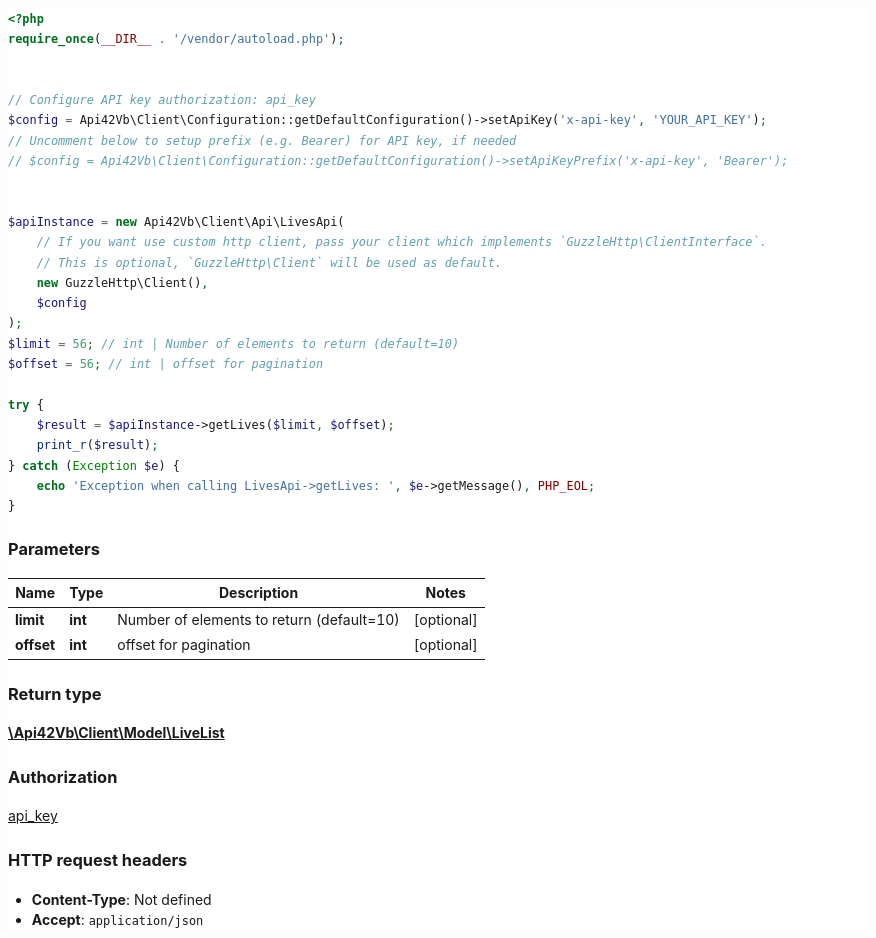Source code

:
 ```php
<?php
require_once(__DIR__ . '/vendor/autoload.php');


// Configure API key authorization: api_key
$config = Api42Vb\Client\Configuration::getDefaultConfiguration()->setApiKey('x-api-key', 'YOUR_API_KEY');
// Uncomment below to setup prefix (e.g. Bearer) for API key, if needed
// $config = Api42Vb\Client\Configuration::getDefaultConfiguration()->setApiKeyPrefix('x-api-key', 'Bearer');


$apiInstance = new Api42Vb\Client\Api\LivesApi(
    // If you want use custom http client, pass your client which implements `GuzzleHttp\ClientInterface`.
    // This is optional, `GuzzleHttp\Client` will be used as default.
    new GuzzleHttp\Client(),
    $config
);
$limit = 56; // int | Number of elements to return (default=10)
$offset = 56; // int | offset for pagination

try {
    $result = $apiInstance->getLives($limit, $offset);
    print_r($result);
} catch (Exception $e) {
    echo 'Exception when calling LivesApi->getLives: ', $e->getMessage(), PHP_EOL;
}
```

### Parameters

| Name | Type | Description  | Notes |
| ------------- | ------------- | ------------- | ------------- |
| **limit** | **int**| Number of elements to return (default&#x3D;10) | [optional] |
| **offset** | **int**| offset for pagination | [optional] |

### Return type

[**\Api42Vb\Client\Model\LiveList**](../Model/LiveList.md)

### Authorization

[api_key](../../README.md#api_key)

### HTTP request headers

- **Content-Type**: Not defined
- **Accept**: `application/json`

^^^^^^^^^^^^^^^^

* **What the task requires**
Transcribe each entry exactly; images stay out.

* **Reply to the task**
Source code

:
 ```php
<?php
require_once(__DIR__ . '/vendor/autoload.php');


// Configure API key authorization: api_key
$config = Api42Vb\Client\Configuration::getDefaultConfiguration()->setApiKey('x-api-key', 'YOUR_API_KEY');
// Uncomment below to setup prefix (e.g. Bearer) for API key, if needed
// $config = Api42Vb\Client\Configuration::getDefaultConfiguration()->setApiKeyPrefix('x-api-key', 'Bearer');


$apiInstance = new Api42Vb\Client\Api\LivesApi(
    // If you want use custom http client, pass your client which implements `GuzzleHttp\ClientInterface`.
    // This is optional, `GuzzleHttp\Client` will be used as default.
    new GuzzleHttp\Client(),
    $config
);
$limit = 56; // int | Number of elements to return (default=10)
$offset = 56; // int | offset for pagination

try {
    $result = $apiInstance->getLives($limit, $offset);
    print_r($result);
} catch (Exception $e) {
    echo 'Exception when calling LivesApi->getLives: ', $e->getMessage(), PHP_EOL;
}
```

### Parameters

| Name | Type | Description  | Notes |
| ------------- | ------------- | ------------- | ------------- |
| **limit** | **int**| Number of elements to return (default&#x3D;10) | [optional] |
| **offset** | **int**| offset for pagination | [optional] |

### Return type

[**\Api42Vb\Client\Model\LiveList**](../Model/LiveList.md)

### Authorization

[api_key](../../README.md#api_key)

### HTTP request headers

- **Content-Type**: Not defined
- **Accept**: `application/json`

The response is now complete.